Segment Start: Text block

Rovner: The next question is from Chris Cahill. He’s a pediatric hospitalist in San Jose, Calif. He wants to know why the median pay for those who treat children is substantially lower than for those who treat adults. And more broadly: “Who decides how much to pay any doctor for the procedures and medical work that she does?” Meanwhile, Joe Felice from Liberty Lake, Wash., wants to know, “What is being discussed to address one of the obvious problems with U.S. health care costs: the fact that U.S. doctors get paid too much relative to those in other developed countries?”
Kenen: Well, regular pediatricians are considered primary care, so primary care physicians make less money as a rule than specialists.
Sanger-Katz: I think part of the reason has to do with who has what kinds of insurance in this country. A very large percentage of American children are insured through the Medicaid program or the CHIP program. In your working-age years, you’re more likely to have employer insurance. And then when you reach 65 you’re more likely to have Medicare. So, if you’re a doctor who treats a lot of kids, a very large percentage of your patients are going to pay with Medicaid.
This is not true in every case, but, in general, Medicaid tends to pay doctors lower prices for the same services than other kinds of insurance. Commercial insurance tends to pay the best. Medicare tends to pay something somewhere in the middle. But the other thing is that you know the way that people get paid for medical care is based on, like, the stuff that you do. And pediatricians, in general, spend more time talking to their patients. It’s more office visits. It’s harder to communicate with kids and figure out what’s going on with them. It’s a little bit less procedural.
Kenen: It’s also an AMA-affiliated panel that gives recommendations for what doctors should be paid. And that’s dominated by specialists, not quite as much as it was a few years ago but it is still dominated by specialists. And that is one reason that specialists have been paid more than primary care doctors.
As Margot said, we talk a lot about the gap between primary care pay and specialty pay. But as Margot was getting at, it’s procedure lists versus cognitive, which is a mouthful of a phrase, but it’s the doctor who does something to you, with your permission, and the doctor who talks to you about maybe why not to do that. And a really good example is feeding tubes in people with dementia. The gastroenterologist putting in a feeding tube makes between $1,500 and $2,500, and it’s not a very long complicated procedure. They can do a whole bunch of them in one day. So they can make a lot of money by doing that.
That same surgeon, if he were going to sit down and have an hour-long conversation with the family about the emotionally difficult and hard to understand [reasons] why isn’t this good for Grandma, he makes like 125 bucks or 200 bucks. Not only are some doctors getting paid more for things that we shouldn’t really be doing so much of, we’re paying for the wrong stuff.
Rovner: And we pay our doctors — even the ones who we underpay compared to what they do — we do pay our doctors a lot more than most other developed countries do. Again, that’s mostly because we don’t have a really, you know, robust system of how we pay anybody in health care. To wit, we just talked about drug prices.
Edney: And don’t doctors say, too, a lot of that is legal liability. I mean, they have huge insurance [costs] against malpractice that they claim in the U.S. is worse than any other country.
Sanger-Katz: Like the dentistry thing, I think a lot of it is historical and cultural in this country relative to other countries. I think there are countries in Europe where being a doctor is, like, a middle-class professional, like being a schoolteacher. You know, you’re seen as an expert. You work your job, you’re treated with respect. But in the U.S., we have this history of a doctor as this very elevated, high-status, high-regard, high-trust kind of profession. Doctors are expected to make a lot of money. That feels appropriate, and, of course, the fact that doctors in the U.S. make a lot of money relative to other kinds of professionals does influence who chooses to go into medicine versus other professions. If we paid doctors less, that would change who would choose medicine relative to other careers.

Segment End: Text block

What you will do: Reproduce verbatim everything in the discussion of physician pay from "Kenen: Well, regular" down to "pay with Medicaid.".

Segment Start: Given entries

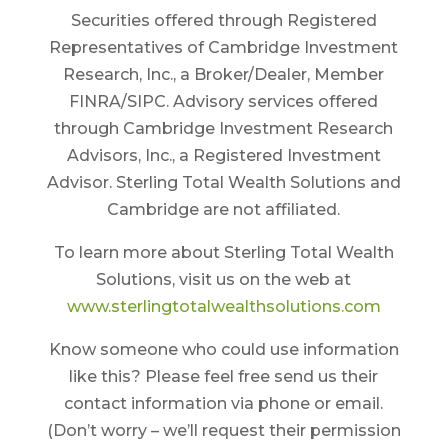
Securities offered through Registered
Representatives of Cambridge Investment
Research, Inc., a Broker/Dealer, Member
FINRA/SIPC. Advisory services offered
through Cambridge Investment Research
Advisors, Inc., a Registered Investment
Advisor. Sterling Total Wealth Solutions and
Cambridge are not affiliated.
To learn more about Sterling Total Wealth
Solutions, visit us on the web at
www.sterlingtotalwealthsolutions.com
Know someone who could use information
like this? Please feel free send us their
contact information via phone or email.
(Don’t worry – we’ll request their permission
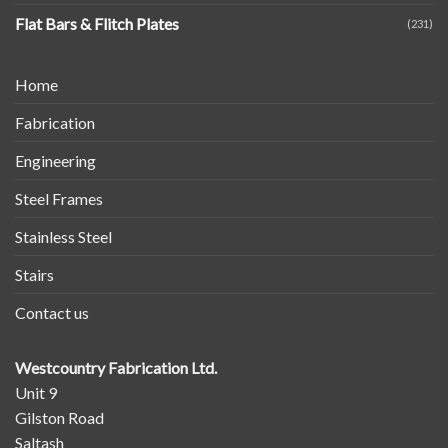
Flat Bars & Flitch Plates
(231)
Home
Fabrication
Engineering
Steel Frames
Stainless Steel
Stairs
Contact us
Westcountry Fabrication Ltd.
Unit 9
Gilston Road
Saltash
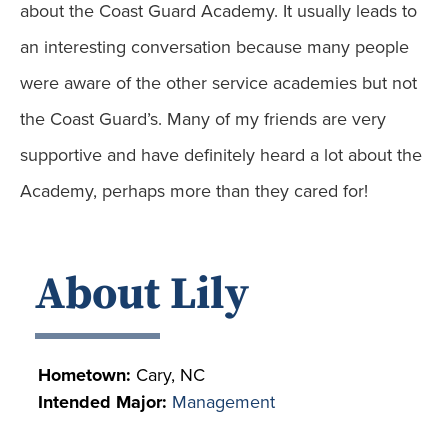
about the Coast Guard Academy. It usually leads to
an interesting conversation because many people
were aware of the other service academies but not
the Coast Guard’s. Many of my friends are very
supportive and have definitely heard a lot about the
Academy, perhaps more than they cared for!
About Lily
Hometown:
Cary, NC
Intended Major:
Management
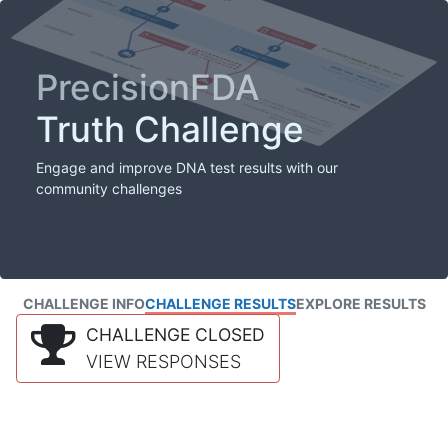
PrecisionFDA
Truth Challenge
Engage and improve DNA test results with our
community challenges
CHALLENGE INFO
CHALLENGE RESULTS
EXPLORE RESULTS
CHALLENGE CLOSED
VIEW RESPONSES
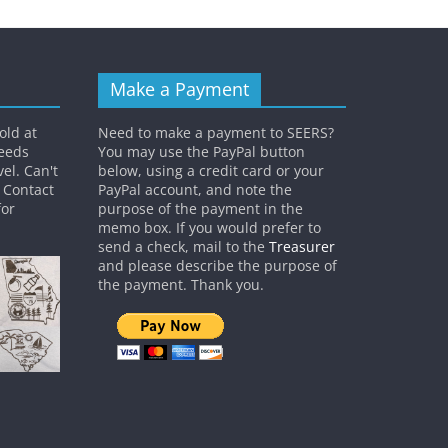
Make a Payment
old at
Need to make a payment to SEERS?
ceeds
You may use the PayPal button
el. Can't
below, using a credit card or your
? Contact
PayPal account, and note the
or
purpose of the payment in the
memo box. If you would prefer to
send a check, mail to the
Treasurer
and please describe the purpose of
the payment. Thank you.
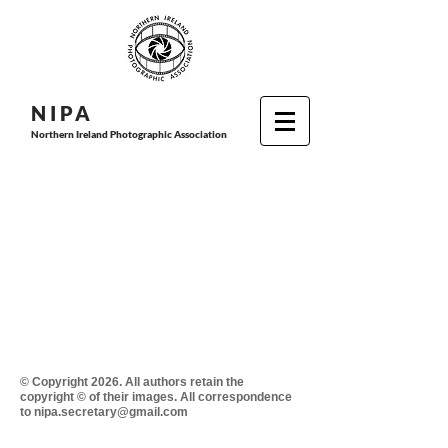
N I P
A
Northern Ireland Photographic Association
© Copyright 2026. All authors retain the
copyright © of their images. All correspondence
to nipa.secretary@gmail.com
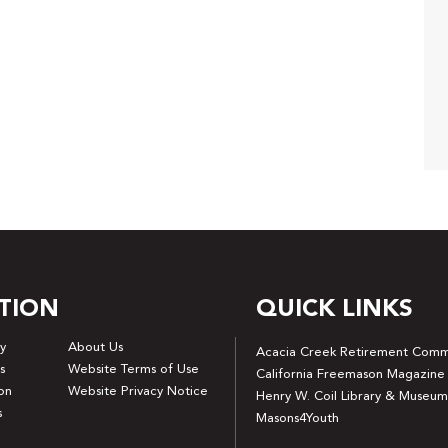
TION
QUICK LINKS
y
About Us
Acacia Creek Retirement Comm
s
Website Terms of Use
California Freemason Magazine
on
Website Privacy Notice
Henry W. Coil Library & Museum
s
Masons4Youth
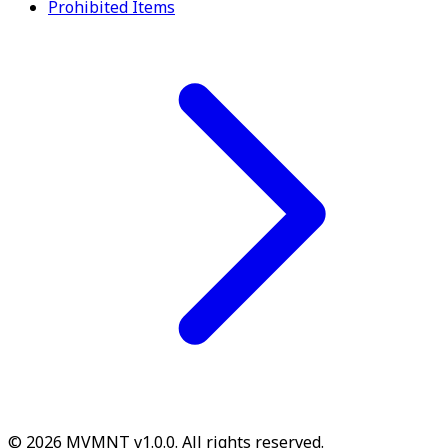
Prohibited Items
© 2026 MVMNT v1.0.0. All rights reserved.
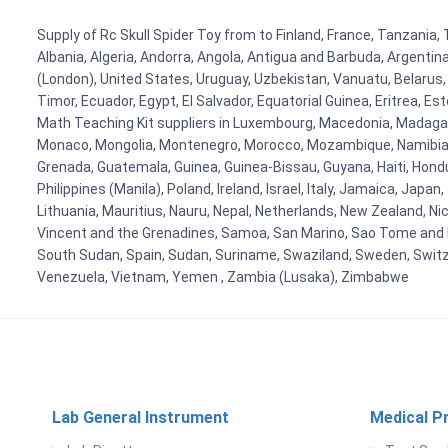
Supply of Rc Skull Spider Toy from to Finland, France, Tanzania, 
Albania, Algeria, Andorra, Angola, Antigua and Barbuda, Argenti
(London), United States, Uruguay, Uzbekistan, Vanuatu, Belarus, 
Timor, Ecuador, Egypt, El Salvador, Equatorial Guinea, Eritrea, E
Math Teaching Kit suppliers in Luxembourg, Macedonia, Madagasca
Monaco, Mongolia, Montenegro, Morocco, Mozambique, Namibia, 
Grenada, Guatemala, Guinea, Guinea-Bissau, Guyana, Haiti, Hondur
Philippines (Manila), Poland, Ireland, Israel, Italy, Jamaica, Japa
Lithuania, Mauritius, Nauru, Nepal, Netherlands, New Zealand, Nic
Vincent and the Grenadines, Samoa, San Marino, Sao Tome and Prin
South Sudan, Spain, Sudan, Suriname, Swaziland, Sweden, Switzer
Venezuela, Vietnam, Yemen , Zambia (Lusaka), Zimbabwe
Lab General Instrument
Medical P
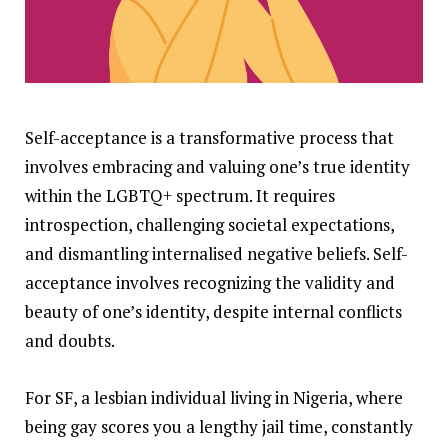
Self-acceptance is a transformative process that
involves embracing and valuing one’s true identity
within the LGBTQ+ spectrum. It requires
introspection, challenging societal expectations,
and dismantling internalised negative beliefs. Self-
acceptance involves recognizing the validity and
beauty of one’s identity, despite internal conflicts
and doubts.
For SF, a lesbian individual living in Nigeria, where
being gay scores you a lengthy jail time, constantly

Segment End: Given entries

Response area:
Kenen: Well, regular pediatricians are considered primary care, so primary care physicians make less money as a rule than specialists.
Sanger-Katz: I think part of the reason has to do with who has what kinds of insurance in this country. A very large percentage of American children are insured through the Medicaid program or the CHIP program. In your working-age years, you’re more likely to have employer insurance. And then when you reach 65 you’re more likely to have Medicare. So, if you’re a doctor who treats a lot of kids, a very large percentage of your patients are going to pay with Medicaid.